- _Extrait du document_
-------------------------

Jamais question plus intéressante ne fut posée à la philosophie, et jamais la nécessité d’une solution ne fut plus instante. Toute créature tend à se définir : n’y a-t-il que l’homme qui reste dans le vague, qui ne puisse, par le développement de son être, exprimer sa loi, manifester ses mœurs, ce qui revient justement à dire, qui ne se meuve pas ? Car le progrès, après tout, c’est la réalisation de la Justice : tout le monde le sent, et vous le proclamez vous-même, puisque vous en faites honneur au christianisme. Mais la question est de savoir si ce progrès n’est pas une illusion, puisqu’on avoue que la vertu ne grandit pas ; puis, il faut dire comment le progrès se réalise, et c’est à quoi je ne trouve nulle part de réponse.

On me dit, je résume en trois lignes la théorie des progressistes : C’est dans l’esprit général des sociétés, c’est dans l’organique de la civilisation, qu’il faut chercher le progrès, et c’est là que l’histoire universelle nous le montre. L’esprit social n’est pas le même en Orient, dans la Grèce, l’empire romain, le monde chrétien ; il va s’améliorant, s’épurant de siècle en siècle, changeant ses formes : à cet égard, la civilisation ne fait que continuer l’échelle des êtres, que la Nature a conçus et organisés selon une série ascendante, image première et paradigme du progrès.

J’avoue que j’ai été autrefois dupe de ce bilboquet physiologico-politique, qui n’a pas tenu longtemps devant l’examen.

L’idée d’un mouvement dans l’ordre social n’a pas été inconnue aux anciens : elle apparaît comme un corollaire de leurs hypothèses cosmogoniques, par lesquelles commençaient leurs histoires. Ainsi, dans la Genèse, après les six jours de la création viennent les dix générations de patriarches, représentant l’âge pastoral, l’établissement de l’agriculture, l’institution des sacrifices, l’origine des arts et métiers, etc. Puis arrive le déluge, symbole révolutionnaire, point de départ d’une autre période.

À part quelques détails de zoologie comparée et de géologie, œuvre du siècle, qu’est-ce que les auteurs de l’Encyclopédie nouvelle, qu’est-ce que M. Pelletan nous donnent de plus ? J’ai montré, dans mes deux premiers volumes, qu’en tout ce qui concerne la Justice et la liberté, la philosophie ne fait que répéter la révélation : voici qu’à propos du progrès on nous ramène à Bérose, Sanchoniathon, Moïse ; on refait pompeusement, mais sans la moindre philosophie, les Métamorphoses !

Certes, l’idée d’une transformation successive de la société a quelque chose de si séduisant, de si plausible, elle se présente si naturellement à l’esprit, l’expérience de deux ou trois générations lui donne tant d’apparence, qu’elle a dû venir aux plus anciens philosophes. Sur cette donnée empirique et bien vieille, il ne fut pas difficile aux historiens de diviser le cours connu des siècles en époques plus ou moins caractéristiques, et qui, s’engendrant l’une l’autre, semblaient tendre à un but marqué. Tel est le tableau des quatre grandes monarchies, attribué à Daniel, et qui servit de canevas à Bossuet pour son Discours sur l’histoire universelle. Telle est aussi la pensée de Florus dans le prologue de son histoire, où il compare le peuple romain à un homme qui traverse les quatre âges de la vie : enfance, jeunesse, âge mûr et vieillesse.

-------------------------

- _Informations_
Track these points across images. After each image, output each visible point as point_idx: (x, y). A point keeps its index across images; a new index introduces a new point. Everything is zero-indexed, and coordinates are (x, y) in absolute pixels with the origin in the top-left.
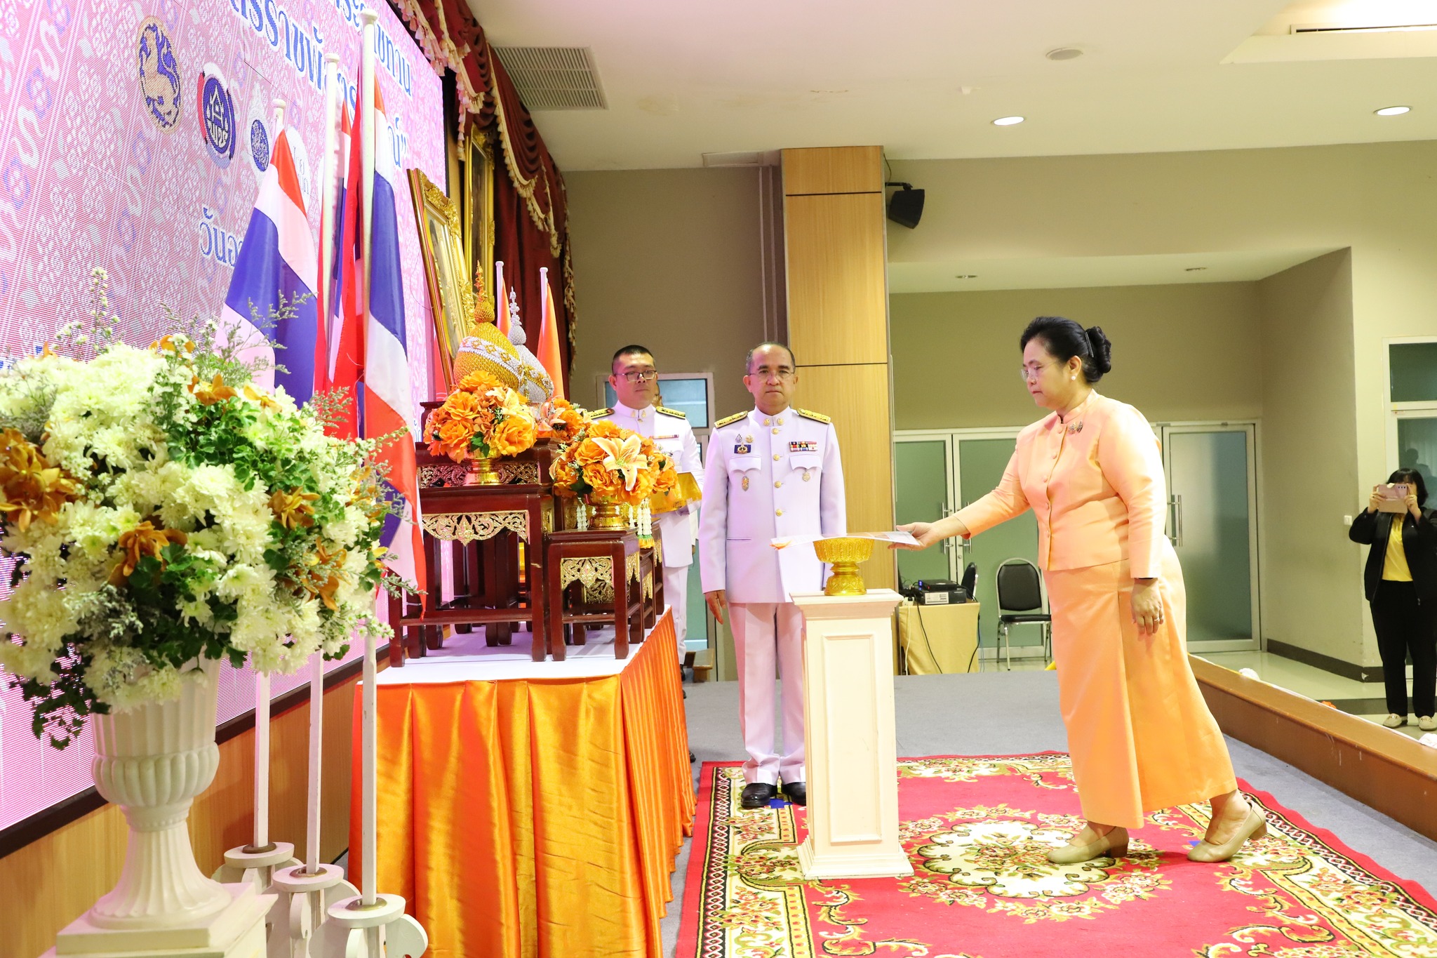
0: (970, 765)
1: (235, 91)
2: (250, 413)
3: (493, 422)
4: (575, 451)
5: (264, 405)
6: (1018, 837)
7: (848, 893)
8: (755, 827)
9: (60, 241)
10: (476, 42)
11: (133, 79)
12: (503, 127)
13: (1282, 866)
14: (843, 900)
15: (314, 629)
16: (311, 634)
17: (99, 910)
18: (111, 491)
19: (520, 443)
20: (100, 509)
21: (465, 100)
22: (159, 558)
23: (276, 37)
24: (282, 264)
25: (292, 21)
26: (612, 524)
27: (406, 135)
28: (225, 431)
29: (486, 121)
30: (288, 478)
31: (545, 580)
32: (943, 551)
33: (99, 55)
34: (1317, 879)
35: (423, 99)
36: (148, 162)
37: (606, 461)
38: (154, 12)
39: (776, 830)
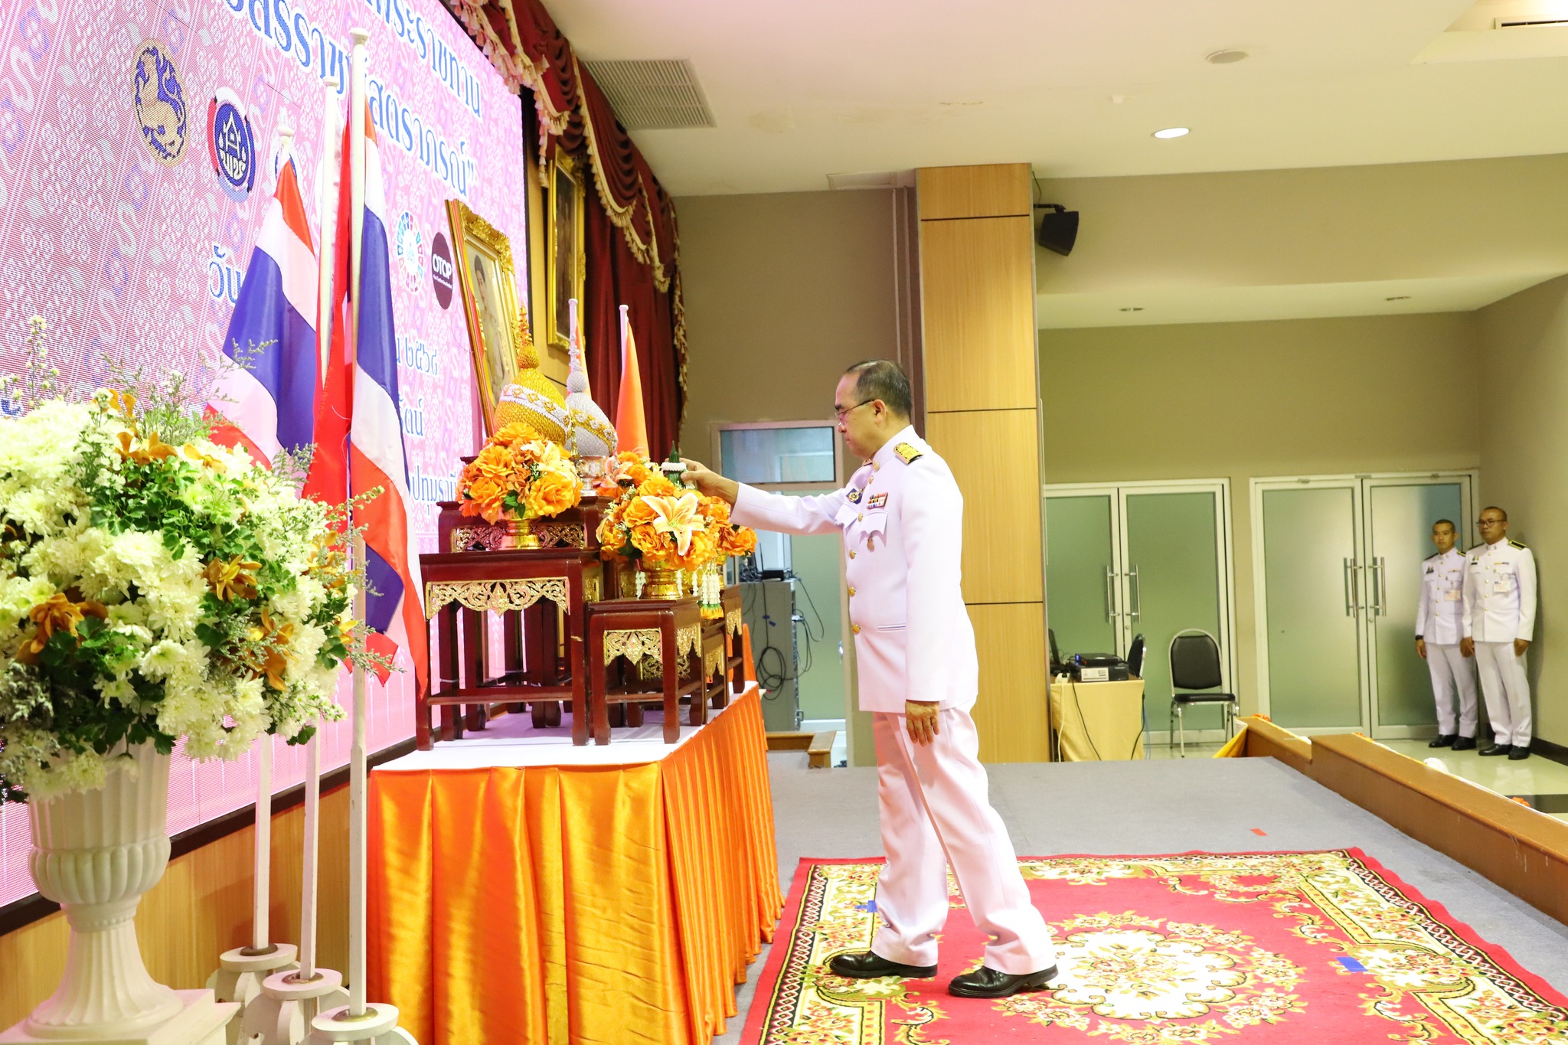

-------------------------

- _Explorer le contenu_
1 - Dans l'extrait sur le progrès, énumérez les âges de la vie que traverse l'homme auquel Florus compare le peuple romain.
2 - Poursuivez, s'il vous plaît, l'extrait sur le progrès à partir de sa dernière phrase.

- _Réponses aux consignes_
1 - Enfance, jeunesse, âge mûr et vieillesse.

2 -
Tout cela répond-il à l’idée de progrès, à cette idée que le dix-neuvième siècle salue comme gage de liberté et dont la Révolution a fait un dogme ?

Quant à moi, je le déclare, si le progrès ne doit nous fournir rien de plus, ce n’est pas la peine de tant nous agiter et fouiller nos cervelles, le mieux est de nous laisser vivre comme il plaira à Dieu et de suivre le conseil du moine : Chacun son métier, ne médire du gouvernement, laisser le monde aller comme il va : Officium recitare, bene dicere de priore, sinere mundum ire quomodo vadit.

X

Réduisons à sa juste valeur cette idée d’évolution où se berce la faconde des littératuriers du progrès.

Tout commence, se développe, puis décline et prend fin dans l’univers : c’est une des grandes lois de la nature, qui paraît d’autant plus belle qu’on l’approfondit davantage. Mais, chose étrange, c’est précisément le thème favori du fatalisme, matérialiste ou mystique, et je m’étonne qu’on ait pu y trouver rien qui rappelle la liberté, la Justice, surtout la Révolution.

« Les générations passent et les générations viennent, dit l’Écclésiaste ;

« Le soleil se lève, tourne, franchit le méridien, puis s’incline vers le couchant ;

« Les fleuves reviennent à l’océan d’où ils sont sortis ;

« La plante germe, monte, fleurit, produit sa graine et sèche ;

« L’animal naît, prend sa croissance, engendre son semblable, et meurt. »

Remarquez que l’écrivain juif conclut de ces évolutions tout juste le contraire de ce que nous attendons, nous autres modernes, du progrès : Tout est vanité, dit-il, hors d’aimer Dieu et de le servir !…

Qu’on suppose donc, tant qu’on voudra, que la loi d’évolution qui régit les trois règnes trouve également son application dans l’histoire ; qu’il en est des nations et de l’humanité tout entière comme des individus, dont l’existence est tracée dans une courbe infranchissable : je dis que, dans cette hypothèse même, le mouvement de retour étant égal au mouvement d’ascension et lui correspondant point pour point, on ne peut pas dire qu’il y ait progrès, sans compter que, l’évolution étant entièrement soustraite à l’arbitre de l’homme, il n’y a pas non plus liberté.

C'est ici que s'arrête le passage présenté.